The group MPD150, which says it is “working towards a police-free Minneapolis,” argues that such action would be more about “strategically reallocating resources, funding, and responsibility away from police and toward community-based models of safety, support, and prevention.”
“The people who respond to crises in our community should be the people who are best-equipped to deal with those crises,” the group wrote on its website.
Yet, Minneapolis city officials appear to be taking the "defund" push literally, announcing a veto-proof majority to dismantle the department, despite objections from the mayor.
Meanwhile, while most federal lawmakers have come out against supporting moves to fully defund police departments – some Democrats have expressed sympathy with the sentiments behind the movement – mayors in some of the nation’s largest cities are moving to divert spending on their law enforcement departments into other services despite furor from police unions.

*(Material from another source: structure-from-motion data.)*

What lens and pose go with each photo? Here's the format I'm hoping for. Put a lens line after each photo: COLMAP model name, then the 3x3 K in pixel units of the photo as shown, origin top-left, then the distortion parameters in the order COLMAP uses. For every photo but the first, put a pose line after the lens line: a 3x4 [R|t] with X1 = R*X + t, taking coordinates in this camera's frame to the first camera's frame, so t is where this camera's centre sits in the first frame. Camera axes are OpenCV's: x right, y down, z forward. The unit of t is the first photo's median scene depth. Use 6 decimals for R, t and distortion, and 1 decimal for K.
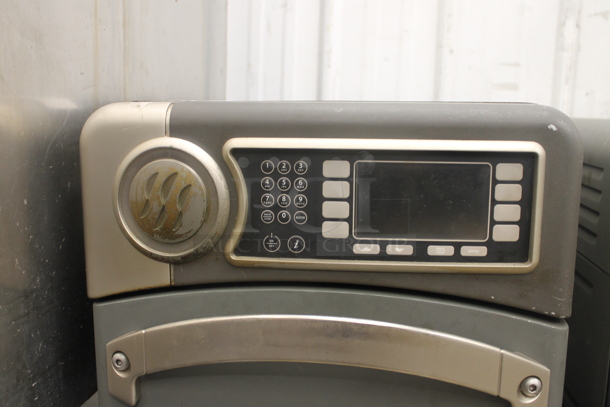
lens RADIAL K [[613.5, 0, 309.1], [0, 613.5, 205.1], [0, 0, 1]] dist [-0.050692, 0.000000]
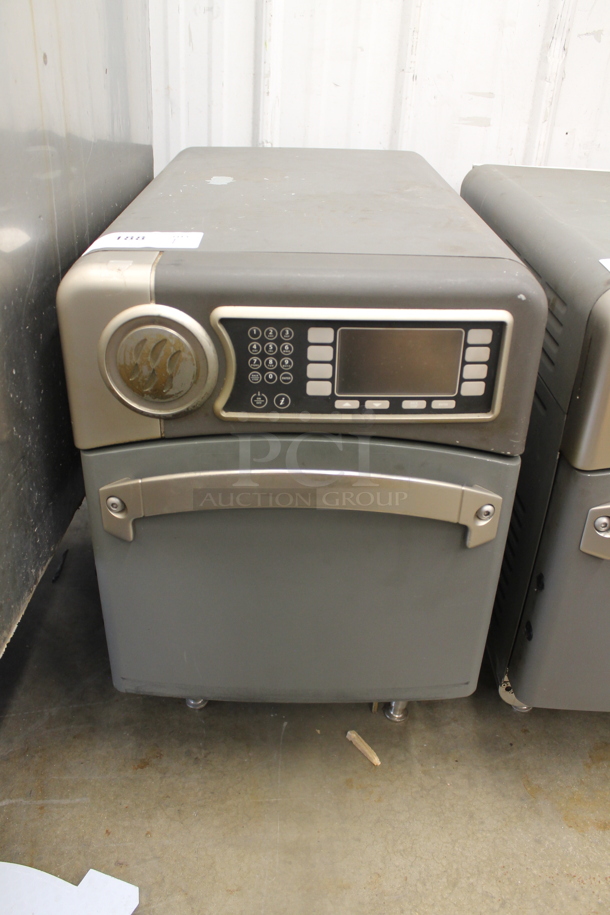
lens RADIAL K [[742.1, 0, 309.8], [0, 742.1, 456.6], [0, 0, 1]] dist [-0.045996, 0.020972]
pose [[0.992811, -0.044632, 0.111056, -0.119278], [0.005082, 0.942754, 0.333451, -0.272550], [-0.119581, -0.330490, 0.936203, -0.248462]]
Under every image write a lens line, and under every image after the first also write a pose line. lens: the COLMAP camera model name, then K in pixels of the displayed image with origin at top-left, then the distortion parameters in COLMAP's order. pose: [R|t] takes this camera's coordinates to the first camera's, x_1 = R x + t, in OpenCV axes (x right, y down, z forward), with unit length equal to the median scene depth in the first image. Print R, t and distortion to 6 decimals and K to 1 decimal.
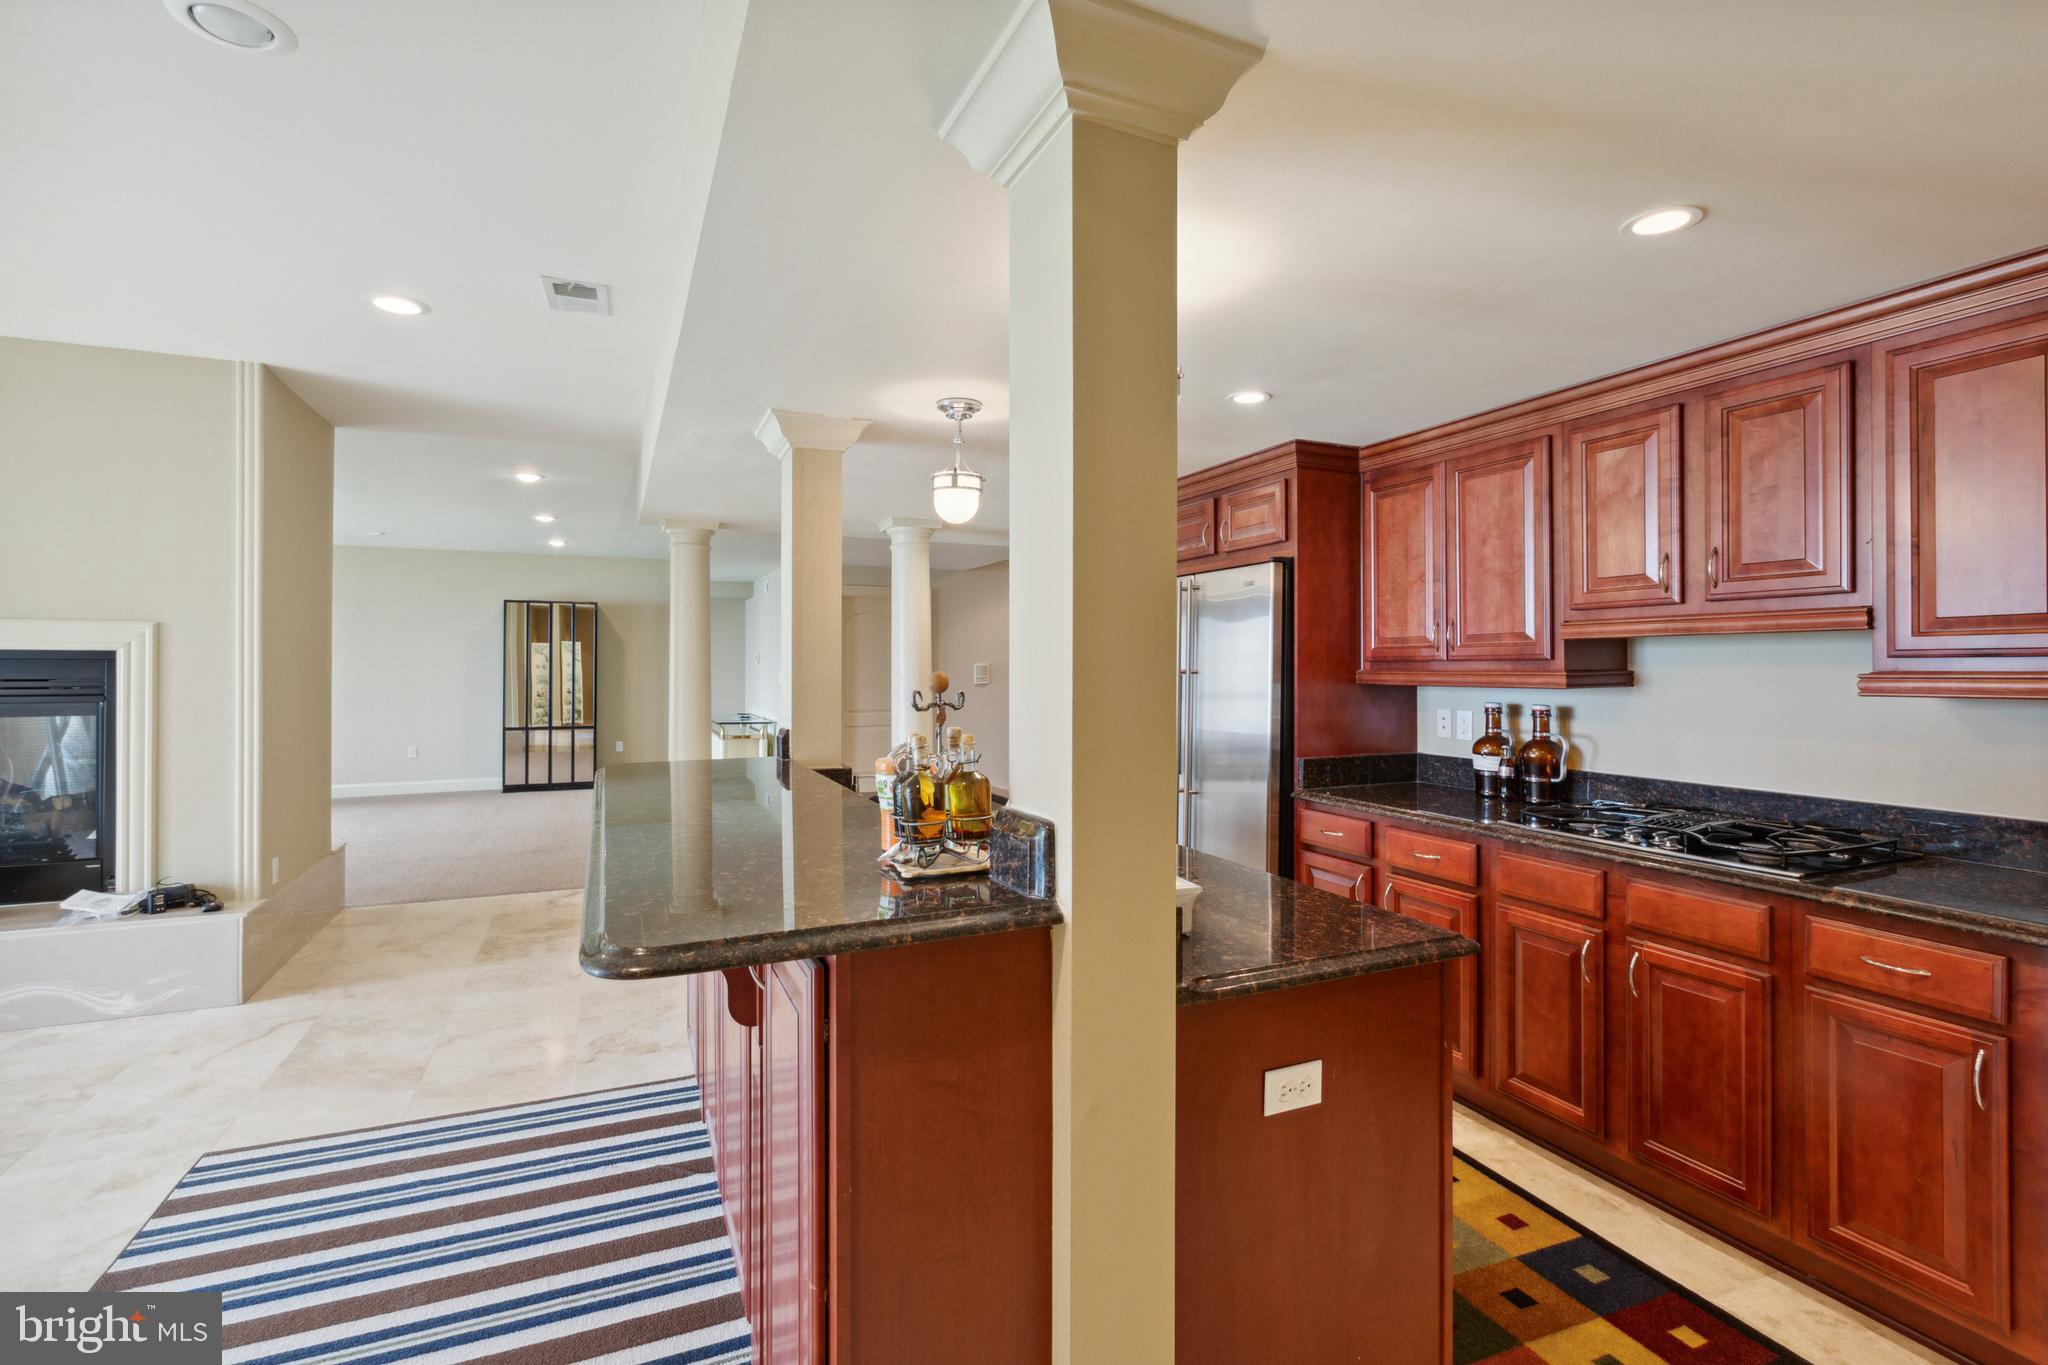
lens RADIAL K [[934.7, 0, 1033.0], [0, 934.7, 661.9], [0, 0, 1]] dist [0.005768, -0.003307]
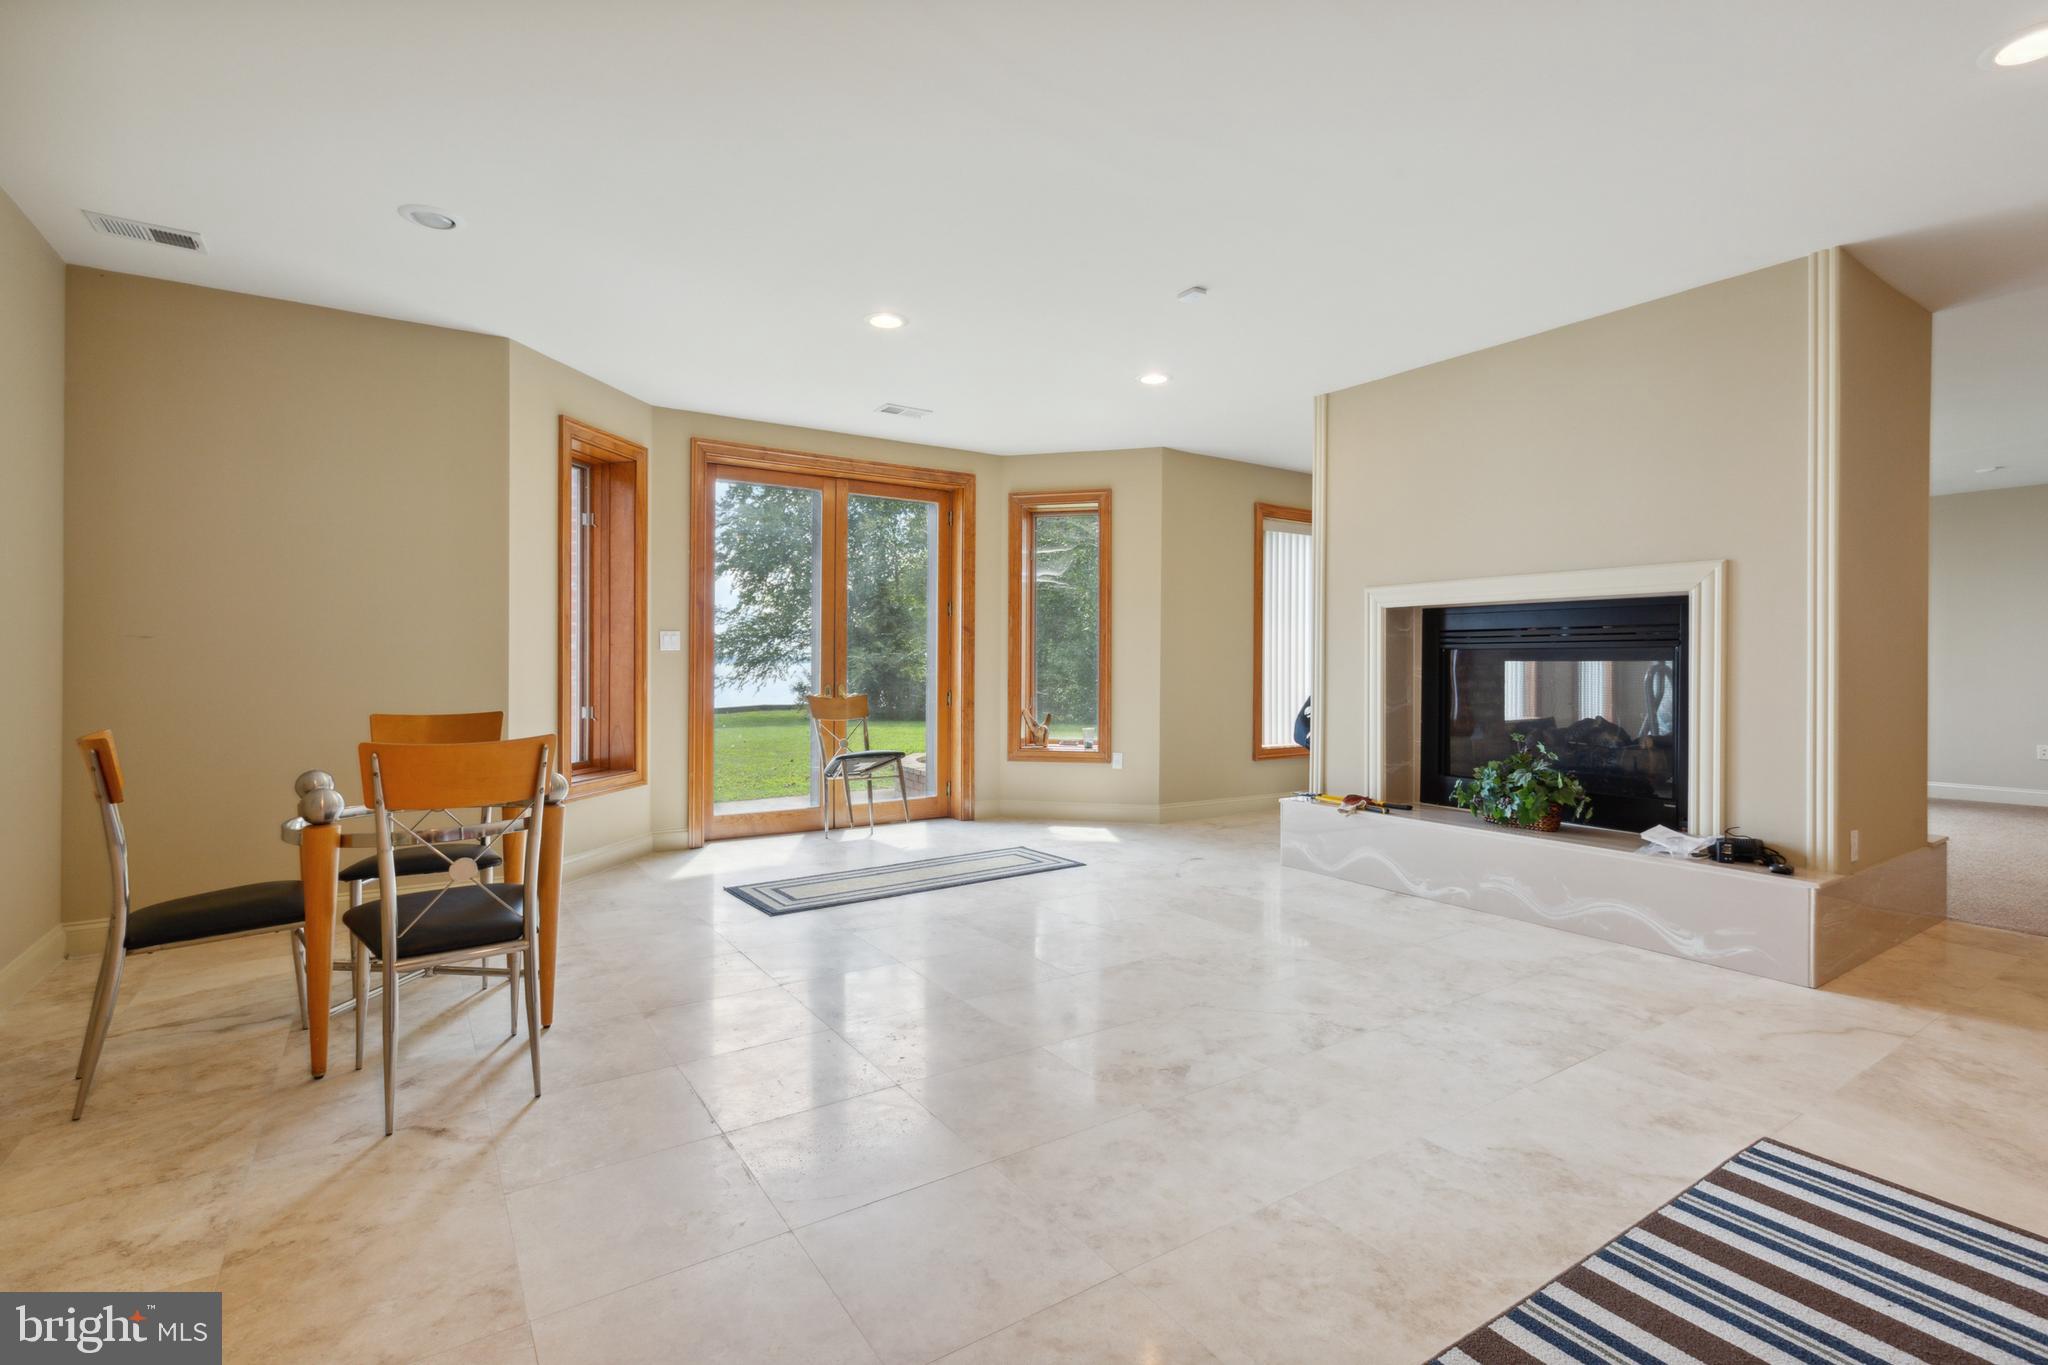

In New York City, Mayor Bill de Blasio said Sunday that the city would move funding from the NYPD to youth initiatives and social services, while keeping the city safe, but he didn't give details.
In Los Angeles, Mayor Eric Garcetti vowed to cut as much as $150 million that was part of a planned increase in the police department’s budget.
Disbanding an entire department has happened before. In 2012, with crime rampant in Camden, New Jersey, the city disbanded its police department and replaced it with a new force that covered Camden County. Compton, California, took the same step in 2000, shifting its policing to Los Angeles County.
The Associated Press contributed to this report.